Franz Rogowski, un acteur allemand qui apporte toujours une sorte d’instabilité chimique irrésistible à ses films (comme un morceau de sodium fumant exposé à l’air), joue ici Aleksei, un gars de Biélorussie qui est arrivé en Pologne avec son pote Mikhail (Michal Balicki) et un tas d’autres ressortissants biélorusses avec un visa touristique de courte durée, soi-disant pour voir un match de football. Mais la première chance qu’ils obtiennent, ces deux-là se faufilent hors du bus, prennent l’ascenseur d’un chauffeur de camion amical en direction de l’ouest, puis entrent en France, un voyage terrifiant dangereux et illégal sur l’eau qui doit avoir un écho étrange avec la vie professionnelle d’Aleksei. Pendant ce temps, dans un univers parallèle – au Nigeria en fait – Jomo (Morr Ndiaye) est un guérillero charismatique qui, avec sa sœur Udoka (Laetitia Ky), dirige un groupe paramilitaire d’insurgés dans le delta du Niger : les deux ont un étrange signe distinctif : yeux de couleurs différentes.

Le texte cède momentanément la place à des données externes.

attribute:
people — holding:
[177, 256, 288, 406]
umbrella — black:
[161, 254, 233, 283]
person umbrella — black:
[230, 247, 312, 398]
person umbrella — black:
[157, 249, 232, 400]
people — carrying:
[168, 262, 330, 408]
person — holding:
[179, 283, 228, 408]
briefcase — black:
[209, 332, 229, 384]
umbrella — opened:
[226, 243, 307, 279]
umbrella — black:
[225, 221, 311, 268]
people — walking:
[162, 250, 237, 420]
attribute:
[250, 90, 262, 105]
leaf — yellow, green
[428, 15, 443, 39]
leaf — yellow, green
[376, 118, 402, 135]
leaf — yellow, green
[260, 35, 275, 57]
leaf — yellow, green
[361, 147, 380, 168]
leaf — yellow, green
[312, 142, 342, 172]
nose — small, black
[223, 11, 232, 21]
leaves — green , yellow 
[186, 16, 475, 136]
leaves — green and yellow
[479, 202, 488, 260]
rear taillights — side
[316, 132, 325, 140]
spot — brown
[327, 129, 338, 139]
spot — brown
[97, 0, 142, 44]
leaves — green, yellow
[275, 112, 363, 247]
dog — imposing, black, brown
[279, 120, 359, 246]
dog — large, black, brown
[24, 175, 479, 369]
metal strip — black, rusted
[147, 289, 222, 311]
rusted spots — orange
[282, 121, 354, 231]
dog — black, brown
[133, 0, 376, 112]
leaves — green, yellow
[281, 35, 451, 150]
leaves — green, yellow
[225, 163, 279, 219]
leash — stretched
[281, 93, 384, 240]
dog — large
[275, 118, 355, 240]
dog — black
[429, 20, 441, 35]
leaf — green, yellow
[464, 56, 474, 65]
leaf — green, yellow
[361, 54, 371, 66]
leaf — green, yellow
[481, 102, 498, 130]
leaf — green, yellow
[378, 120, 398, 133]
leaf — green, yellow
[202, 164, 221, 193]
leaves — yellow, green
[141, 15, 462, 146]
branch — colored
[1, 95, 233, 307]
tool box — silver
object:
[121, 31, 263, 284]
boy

Complètement aliéné de sa patrie, Aleksei rêve de rejoindre la Légion étrangère française et de devenir citoyen français. Lui et Mikhail idolâtrent la France, aspirant à «Bordeaux» et à la «vache qui rit»; il dit au sergent recruteur de la Légion qu’il a appris le français au cinéma. Après une période d’entraînement brutale supervisée par son commandant impassible Paul (Leon Lucev), Aleksei prend part à une sortie terrifiante dans le delta du Niger, pour sauver les otages français détenus par Jomo et Udoka.

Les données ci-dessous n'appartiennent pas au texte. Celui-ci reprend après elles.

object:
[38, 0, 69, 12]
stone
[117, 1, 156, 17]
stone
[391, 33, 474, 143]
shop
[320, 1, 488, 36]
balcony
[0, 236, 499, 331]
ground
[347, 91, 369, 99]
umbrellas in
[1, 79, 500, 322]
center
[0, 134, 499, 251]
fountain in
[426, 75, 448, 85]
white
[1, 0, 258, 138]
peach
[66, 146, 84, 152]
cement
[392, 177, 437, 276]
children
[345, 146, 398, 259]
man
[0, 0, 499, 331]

Tournée en dynamique, parfois dans l’infrarouge des visions nocturnes des légionnaires, cette séquence devient pour Aleksei quelque chose comme une dépression nerveuse hallucinatoire. Et de retour à Paris, avec ses copains vainqueurs, ce n’est pas tant qu’il est submergé par la culpabilité impériale mais qu’il est rongé d’extase par l’existence de cet autre avec qui le cosmos l’a mis en contact. Quant à Jomo, il s’est demandé un jour ce qu’il aurait été s’il était né dans le monde développé et prospère des Blancs. Peut-être aurait-il été un danseur, un « disco boy », une idée qui acquiert sa propre sorte de réalité mystérieuse simplement en étant dite à haute voix par Jomo, une spore de possibilité existentielle, puis portée en France dans l’hôte d’Aleksei.

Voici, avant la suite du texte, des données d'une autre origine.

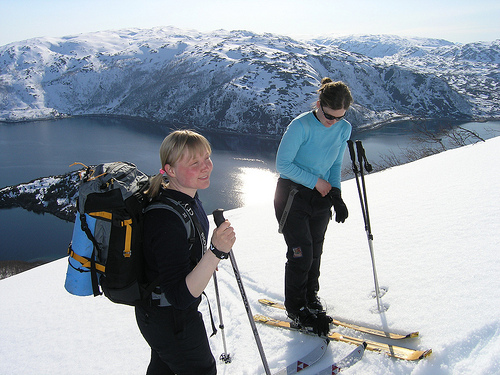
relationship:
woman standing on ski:
[272, 77, 353, 334] [249, 310, 433, 362]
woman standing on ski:
[272, 77, 353, 334] [256, 296, 420, 338]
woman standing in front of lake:
[131, 129, 234, 375] [5, 120, 497, 284]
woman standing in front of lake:
[272, 77, 353, 334] [5, 120, 497, 284]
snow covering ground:
[2, 157, 494, 359] [0, 131, 482, 372]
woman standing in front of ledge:
[131, 129, 234, 375] [0, 252, 70, 284]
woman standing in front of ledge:
[272, 77, 353, 334] [0, 252, 70, 284]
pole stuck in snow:
[357, 160, 380, 311] [6, 135, 496, 367]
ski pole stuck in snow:
[345, 140, 378, 293] [6, 135, 496, 367]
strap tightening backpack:
[85, 207, 134, 258] [64, 161, 148, 303]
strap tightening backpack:
[66, 242, 106, 272] [64, 161, 148, 303]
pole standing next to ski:
[357, 160, 380, 311] [249, 310, 433, 362]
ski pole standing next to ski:
[345, 140, 378, 293] [253, 292, 423, 341]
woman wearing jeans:
[272, 77, 353, 334] [253, 167, 357, 327]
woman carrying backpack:
[131, 129, 234, 375] [62, 158, 198, 307]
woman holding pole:
[131, 129, 234, 375] [228, 249, 271, 375]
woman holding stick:
[131, 129, 234, 375] [211, 255, 233, 365]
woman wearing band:
[131, 129, 234, 375] [156, 166, 166, 176]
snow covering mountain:
[1, 22, 483, 136] [0, 26, 499, 135]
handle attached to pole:
[211, 196, 251, 258] [228, 249, 271, 375]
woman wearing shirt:
[272, 77, 353, 334] [273, 110, 351, 190]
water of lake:
[94, 128, 141, 160] [3, 104, 499, 183]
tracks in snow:
[421, 311, 496, 371] [6, 135, 496, 367]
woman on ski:
[272, 77, 353, 335] [253, 292, 423, 341]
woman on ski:
[131, 129, 234, 375] [249, 305, 432, 360]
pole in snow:
[341, 145, 416, 371] [400, 184, 462, 269]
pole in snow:
[212, 214, 292, 371] [400, 184, 462, 269]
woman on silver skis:
[58, 135, 271, 373] [201, 202, 300, 374]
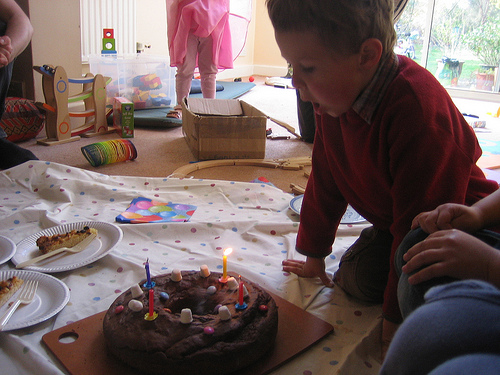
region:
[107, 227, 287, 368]
the cake with candles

N’importe quel film sur la Légion étrangère française pourrait être comparé au classique Beau Travail de Claire Denis avec sa révérence ambiguë pour le corps des hommes ; peut-être Abbruzzese a-t-il pris quelque chose à Denis, mais peut-être aussi à Gaspar Noé ou à Nicolas Winding Refn dans le sens du spectacle conflictuel et de la narcose. La partition électronique de Vitalic (alias Pascal Arbez-Nicolas) palpite dans sa propre transe incantatoire et la cinématographie d’Hélène Louvart est de toute beauté. C’est tout un voyage.

Disco Boy a été projeté au festival du film de Berlin.